Izzy had spent plenty of time at Wes’s house too, most often when Wes was drafted into babysitting his sister, Paula, who had recently turned ten and declared herself too old to need a sitter.

He had only seen Izzy once at school that first day, sitting in the lunchroom with her artsy friends. They were laughing and making things out of straws. That was the sort of thing she liked to do. Always bending and twisting and coloring things to make them look like other things.

People were always saying what a pretty girl Izzy was, and it was true. Though over the past year her face had become so much a part of Wes’s life that seeing her was almost like seeing his own face in a mirror. Except that at lunch that day — the first time he’d seen her since they’d broken up two weeks ago — her hair had been shorter.

At Sixteenth Street, Wes caught a whiff of something baking. Something sweet. He turned left and followed his nose to the Bun & Brew.

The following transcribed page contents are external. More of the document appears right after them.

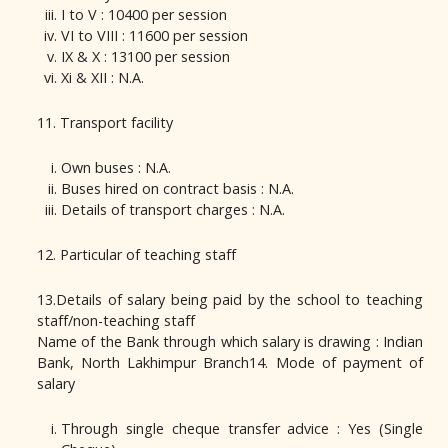
I to V : 10400 per session
VI to VIII : 11600 per session
IX & X : 13100 per session
Xi & XII : N.A.
11. Transport facility
Own buses : N.A.
Buses hired on contract basis : N.A.
Details of transport charges : N.A.
12. Particular of teaching staff
13.Details of salary being paid by the school to teaching
staff/non-teaching staff
Name of the Bank through which salary is drawing : Indian
Bank, North Lakhimpur Branch14. Mode of payment of
salary
Through single cheque transfer advice : Yes (Single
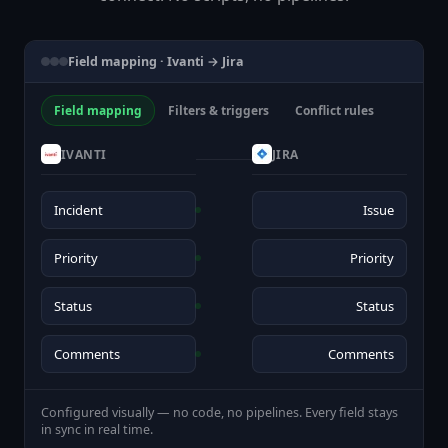
Field mapping · Ivanti → Jira
Field mapping
Filters & triggers
Conflict rules
IVANTI
JIRA
Incident
Issue
Priority
Priority
Status
Status
Comments
Comments
Configured visually — no code, no pipelines. Every field stays
in sync in real time.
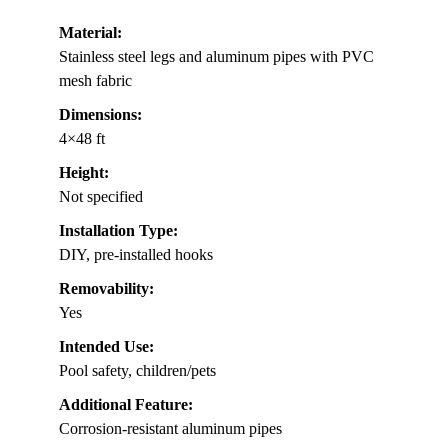
Material:
Stainless steel legs and aluminum pipes with PVC
mesh fabric
Dimensions:
4×48 ft
Height:
Not specified
Installation Type:
DIY, pre-installed hooks
Removability:
Yes
Intended Use:
Pool safety, children/pets
Additional Feature:
Corrosion-resistant aluminum pipes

The Bun & Brew — “brew” as in coffee, not beer — had taken over an old filling station, still with the antique pumps out front, forty-nine cents a gallon for regular. They didn’t work, of course.
Inside, the nostalgia theme intensified: photos of old cars, Formica tabletops, and a working eight-track tape deck constantly playing oldies so moldy they were actually semi-cool. The tables were set up in the old garage bay; the office had been converted into an espresso bar and baked-goods case. A muffin would kill the stomach clench, and it wouldn’t take his every last dime. He shuffled up to the counter. Eight types of muffins, three varieties of croissant, a killer chocolate éclair, and some giant chocolate chip cookies. He always ordered the blueberry muffin.

“Can I help you?”

Wes looked up. On the other side of the counter stood Izzy, her face carefully arranged in that tight half smile she used with complete strangers.

His heart did a
ka-thunk.

“Iz … you work here now?”

Izzy nodded, still holding the smile.

“Cool,” said Wes. A really stupid thing to say because it was not cool at all, her working there, where if he wanted a blueberry muffin, he would have to see her all the time.

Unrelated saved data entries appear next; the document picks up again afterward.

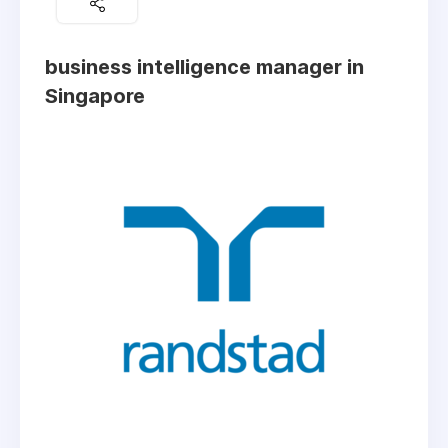
business intelligence manager in
Singapore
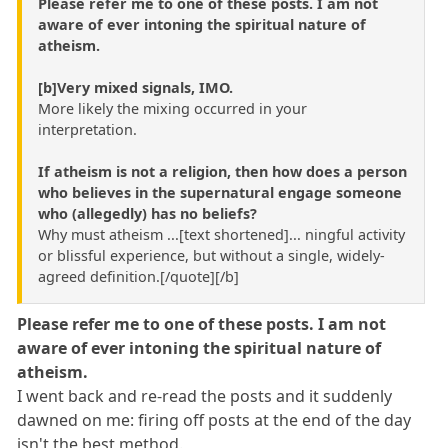
Please refer me to one of these posts. I am not
aware of ever intoning the spiritual nature of
atheism.
[b]Very mixed signals, IMO.
More likely the mixing occurred in your
interpretation.
If atheism is not a religion, then how does a person
who believes in the supernatural engage someone
who (allegedly) has no beliefs?
Why must atheism ...[text shortened]... ningful activity
or blissful experience, but without a single, widely-
agreed definition.[/quote][/b]
Please refer me to one of these posts. I am not
aware of ever intoning the spiritual nature of
atheism.
I went back and re-read the posts and it suddenly
dawned on me: firing off posts at the end of the day
isn't the best method.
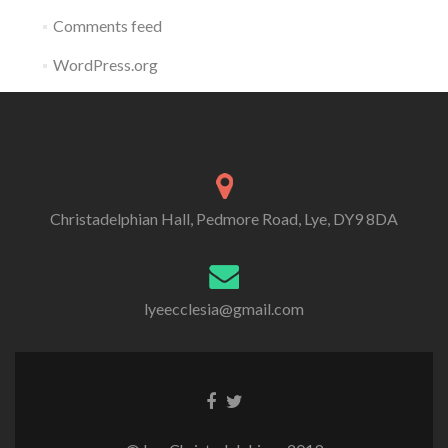
Comments feed
WordPress.org
Christadelphian Hall, Pedmore Road, Lye, DY9 8DA
lyeecclesia@gmail.com
Facebook
Twitter
link
link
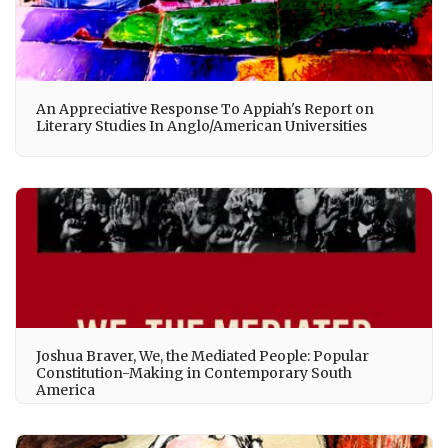
An Appreciative Response To Appiah's Report on
Literary Studies In Anglo/American Universities
Joshua Braver, We, the Mediated People: Popular
Constitution-Making in Contemporary South
America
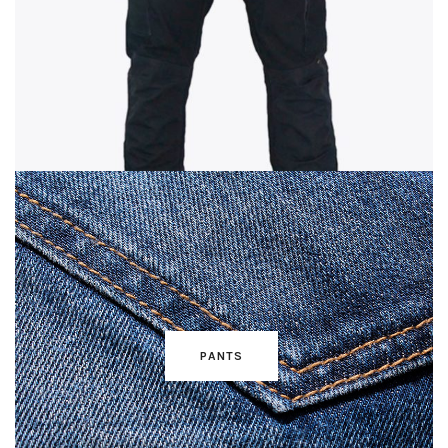
PANTS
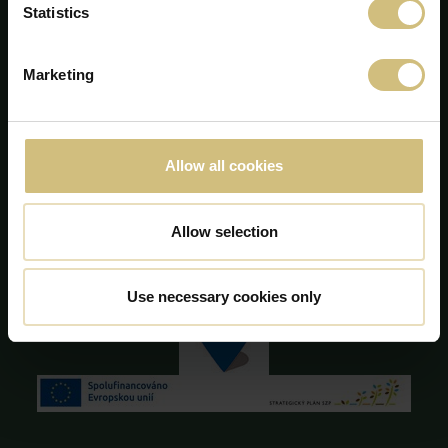
Statistics
Majsmarken 1
DK-7190 Billund
+45 75 86 87 87
Marketing
info@firstfarms.com
CVR-no. 28 31 25 04
Cookie Declaration
Allow all cookies
Allow selection
Use necessary cookies only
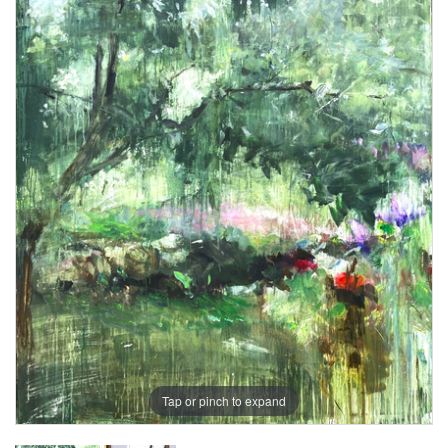
Tap or pinch to expand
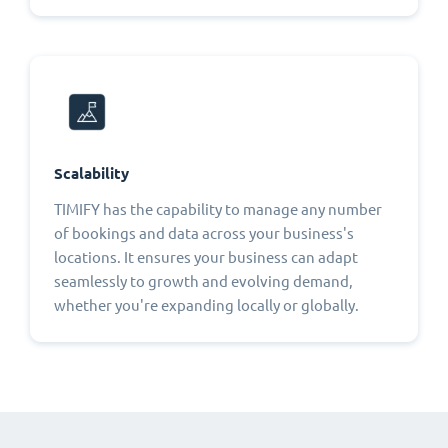
Scalability
TIMIFY has the capability to manage any number
of bookings and data across your business's
locations. It ensures your business can adapt
seamlessly to growth and evolving demand,
whether you're expanding locally or globally.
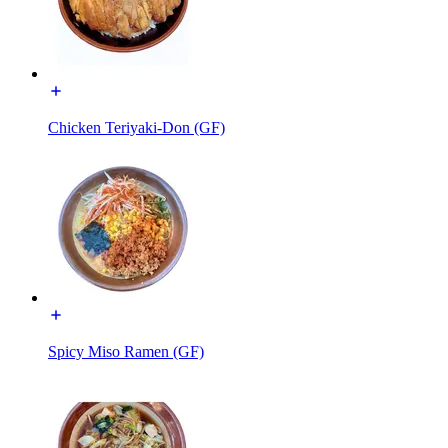
Chicken Teriyaki-Don (GF)
Spicy Miso Ramen (GF)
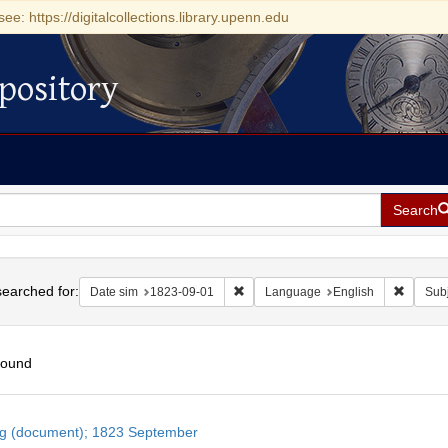
see: https://digitalcollections.library.upenn.edu
pository
Search
h
earched for:
Remove constraint Date sim: 1823-0
Remove 
Date sim
1823-09-01
Language
English
Subj
found
h
ng (document); 1823 September
ts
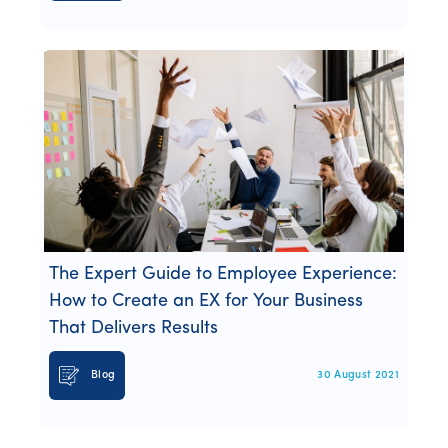
The Expert Guide to Employee Experience:
How to Create an EX for Your Business
That Delivers Results
Blog
30 August 2021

“Blueberry muffin?” she asked.

“Cookie,” he said, not wanting to be too predictable.

Izzy grabbed a tissue and got him a cookie.

“How’s Paulalicious?” she asked. That was her nickname for his sister. Izzy had a nickname for everybody. She’d come up with some really weird ones for him. Like Pookie.

“She thinks she’s an adult already. Two digits.”

“Oh, right — her tenth birthday. Tell her happy birthday for me.”